> Énoncé
Imprimez en entier et à l'identique l'extrait ci-dessous sur les demandes subsidiaires formées contre un jugement prud'homal.

A titre infiniment subsidiaire :

– Infirmer le jugement du conseil de prud’hommes en ce qui concerne le quantum des condamnations

– Statuant à nouveau, ramener celle-ci au montant de :

o 5360 euros bruts à titre d’indemnité compensatrice de préavis + congés payés afférents

o 4332,42 euros nets à titre d’indemnité légale de licenciement

o 2491,47 euros bruts à titre de paiement de la période de mise à pied conservatoire + congés payés afférents

o 8667,90 euros à titre de dommages-intérêts

– Infirmer la condamnation de la société Mr Bricolage au titre des dispositions de l’article L.1235-4 du code du travail,

– Confirmer le jugement pour le surplus

– Laisser à chacune des parties la charge de ses frais irrépétibles et de ses dépens.

> Données affichées
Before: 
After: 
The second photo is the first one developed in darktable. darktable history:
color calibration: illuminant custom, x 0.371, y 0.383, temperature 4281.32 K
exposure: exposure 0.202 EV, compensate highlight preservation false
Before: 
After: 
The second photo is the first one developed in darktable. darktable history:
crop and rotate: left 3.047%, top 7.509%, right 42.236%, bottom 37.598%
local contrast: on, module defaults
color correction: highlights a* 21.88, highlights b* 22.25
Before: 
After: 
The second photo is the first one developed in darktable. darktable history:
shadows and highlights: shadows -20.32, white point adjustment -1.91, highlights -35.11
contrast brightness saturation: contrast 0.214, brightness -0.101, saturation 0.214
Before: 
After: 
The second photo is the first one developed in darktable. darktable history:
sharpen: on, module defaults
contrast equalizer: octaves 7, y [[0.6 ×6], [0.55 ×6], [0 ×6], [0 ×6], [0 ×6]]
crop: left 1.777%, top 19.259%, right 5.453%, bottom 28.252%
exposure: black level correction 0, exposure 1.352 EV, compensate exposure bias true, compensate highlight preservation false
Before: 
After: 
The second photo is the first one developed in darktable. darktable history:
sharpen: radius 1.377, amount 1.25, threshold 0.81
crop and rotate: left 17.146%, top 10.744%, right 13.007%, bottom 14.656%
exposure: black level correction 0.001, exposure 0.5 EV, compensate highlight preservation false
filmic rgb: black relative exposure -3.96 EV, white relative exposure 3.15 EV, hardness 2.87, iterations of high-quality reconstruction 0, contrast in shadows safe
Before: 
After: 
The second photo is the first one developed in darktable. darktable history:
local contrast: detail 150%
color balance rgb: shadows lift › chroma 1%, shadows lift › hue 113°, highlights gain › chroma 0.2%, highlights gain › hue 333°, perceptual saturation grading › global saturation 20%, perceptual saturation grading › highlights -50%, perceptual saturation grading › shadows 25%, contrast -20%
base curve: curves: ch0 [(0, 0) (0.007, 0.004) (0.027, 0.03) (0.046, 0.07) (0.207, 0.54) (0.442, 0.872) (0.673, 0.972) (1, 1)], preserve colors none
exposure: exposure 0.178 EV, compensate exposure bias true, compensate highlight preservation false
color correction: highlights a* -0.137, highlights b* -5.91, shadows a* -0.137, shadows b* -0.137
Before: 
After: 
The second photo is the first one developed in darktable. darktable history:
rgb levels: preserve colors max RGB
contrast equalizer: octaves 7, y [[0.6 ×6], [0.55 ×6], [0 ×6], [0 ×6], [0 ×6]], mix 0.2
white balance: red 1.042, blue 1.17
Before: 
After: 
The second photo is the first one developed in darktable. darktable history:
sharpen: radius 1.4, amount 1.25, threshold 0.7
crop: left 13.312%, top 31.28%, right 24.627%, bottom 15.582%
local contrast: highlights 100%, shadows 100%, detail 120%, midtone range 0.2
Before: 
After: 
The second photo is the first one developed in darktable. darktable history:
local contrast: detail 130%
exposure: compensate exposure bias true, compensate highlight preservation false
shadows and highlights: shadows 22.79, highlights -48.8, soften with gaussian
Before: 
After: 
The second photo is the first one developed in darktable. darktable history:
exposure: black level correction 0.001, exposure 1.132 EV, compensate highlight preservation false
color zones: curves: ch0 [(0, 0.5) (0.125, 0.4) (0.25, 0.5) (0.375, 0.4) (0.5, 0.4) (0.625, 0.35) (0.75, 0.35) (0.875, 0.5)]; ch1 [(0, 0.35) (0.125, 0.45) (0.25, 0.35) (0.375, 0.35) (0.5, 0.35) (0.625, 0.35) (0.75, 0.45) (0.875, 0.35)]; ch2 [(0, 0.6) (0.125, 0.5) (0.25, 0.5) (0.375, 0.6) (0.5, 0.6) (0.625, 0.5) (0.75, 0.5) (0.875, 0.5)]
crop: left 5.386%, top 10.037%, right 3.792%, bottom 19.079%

> Corrigé
A titre infiniment subsidiaire :

– Infirmer le jugement du conseil de prud’hommes en ce qui concerne le quantum des condamnations

– Statuant à nouveau, ramener celle-ci au montant de :

o 5360 euros bruts à titre d’indemnité compensatrice de préavis + congés payés afférents

o 4332,42 euros nets à titre d’indemnité légale de licenciement

o 2491,47 euros bruts à titre de paiement de la période de mise à pied conservatoire + congés payés afférents

o 8667,90 euros à titre de dommages-intérêts

– Infirmer la condamnation de la société Mr Bricolage au titre des dispositions de l’article L.1235-4 du code du travail,

– Confirmer le jugement pour le surplus

– Laisser à chacune des parties la charge de ses frais irrépétibles et de ses dépens.